American reality court show (2007–2009)

Judge David Young is an American arbitration-based reality court show presided over by former Miami-Dade County Circuit Court Judge David Young. The series aired in first-run syndication. It premiered on television stations across the United States and Canada on September 10, 2007, and ran for 2 seasons until September 4, 2009.

Young is the first openly gay TV judge. In the program, he presided over small claims court cases. The series was produced and distributed by Sony Pictures Television. The series was filmed at the Chelsea Studios in New York City.

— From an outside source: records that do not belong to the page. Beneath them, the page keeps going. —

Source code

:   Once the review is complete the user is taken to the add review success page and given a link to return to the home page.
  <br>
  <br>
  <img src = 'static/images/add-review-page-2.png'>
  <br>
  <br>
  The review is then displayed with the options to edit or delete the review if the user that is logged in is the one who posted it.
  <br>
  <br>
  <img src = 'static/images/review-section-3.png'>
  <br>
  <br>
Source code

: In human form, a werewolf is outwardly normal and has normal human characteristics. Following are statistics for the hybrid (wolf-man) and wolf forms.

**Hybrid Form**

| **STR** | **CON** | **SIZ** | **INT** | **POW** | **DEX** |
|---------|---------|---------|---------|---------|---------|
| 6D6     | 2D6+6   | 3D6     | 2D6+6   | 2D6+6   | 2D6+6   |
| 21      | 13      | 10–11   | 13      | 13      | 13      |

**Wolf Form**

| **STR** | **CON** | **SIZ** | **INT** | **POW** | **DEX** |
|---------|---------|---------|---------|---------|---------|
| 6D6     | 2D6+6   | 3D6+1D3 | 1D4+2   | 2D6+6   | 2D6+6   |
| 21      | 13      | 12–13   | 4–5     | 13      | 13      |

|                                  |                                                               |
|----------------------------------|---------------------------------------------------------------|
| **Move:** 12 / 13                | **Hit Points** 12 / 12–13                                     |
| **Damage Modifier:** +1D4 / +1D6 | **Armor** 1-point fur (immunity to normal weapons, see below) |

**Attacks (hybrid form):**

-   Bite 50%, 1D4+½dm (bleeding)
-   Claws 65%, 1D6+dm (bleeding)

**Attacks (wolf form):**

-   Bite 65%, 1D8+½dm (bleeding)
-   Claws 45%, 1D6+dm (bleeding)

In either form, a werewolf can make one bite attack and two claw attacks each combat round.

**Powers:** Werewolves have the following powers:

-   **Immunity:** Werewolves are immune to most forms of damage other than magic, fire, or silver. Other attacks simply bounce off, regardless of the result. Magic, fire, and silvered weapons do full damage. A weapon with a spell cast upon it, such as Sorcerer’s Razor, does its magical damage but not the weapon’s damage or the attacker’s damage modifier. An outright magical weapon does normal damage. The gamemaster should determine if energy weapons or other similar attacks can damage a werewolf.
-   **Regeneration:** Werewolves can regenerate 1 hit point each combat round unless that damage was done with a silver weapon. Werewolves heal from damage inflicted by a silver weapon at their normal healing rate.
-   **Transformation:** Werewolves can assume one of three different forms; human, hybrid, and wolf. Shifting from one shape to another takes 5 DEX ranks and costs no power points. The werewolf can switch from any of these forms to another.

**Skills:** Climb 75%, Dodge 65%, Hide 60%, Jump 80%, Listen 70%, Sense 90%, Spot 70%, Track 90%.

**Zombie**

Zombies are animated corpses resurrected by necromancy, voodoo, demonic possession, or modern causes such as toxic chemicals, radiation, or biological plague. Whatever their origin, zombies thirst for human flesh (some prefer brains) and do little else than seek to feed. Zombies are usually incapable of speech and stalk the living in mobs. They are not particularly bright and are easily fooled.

==Format and case handling approach==
Much of Young's behavior was comically campy. In fact, the tagline of his court show parodied Judge Judy's "Justice with an Attitude" tagline, using "Justice with a Snap" instead. Young frequently finger-snapped the litigants upon sassy remarks and randomly burst into show tunes. He made a point of warning his litigants that there is only "one queen" allowed in the courtroom and that's him. Young said he wanted to be a role model for LGBT youth. In every episode, Young explained his position after his ruling to the studio audience. He often firmly silenced litigants if they were interrupting or becoming a problem. One of his trademarks was his humorous interactions with his bailiff, Tawya Young. Although David and Tawya share the same last name, they have no relation to each other.

On January 10, 2009 it was announced that his contract would not be renewed for a third season.

==Cancellation==
Judge David Young ran for two seasons, from September 10, 2007, to September 4, 2009. SPT subsequently did not renew Judge David Young due to a change in Sony's daytime television administration. They did not renew any of their original daytime television syndicated series.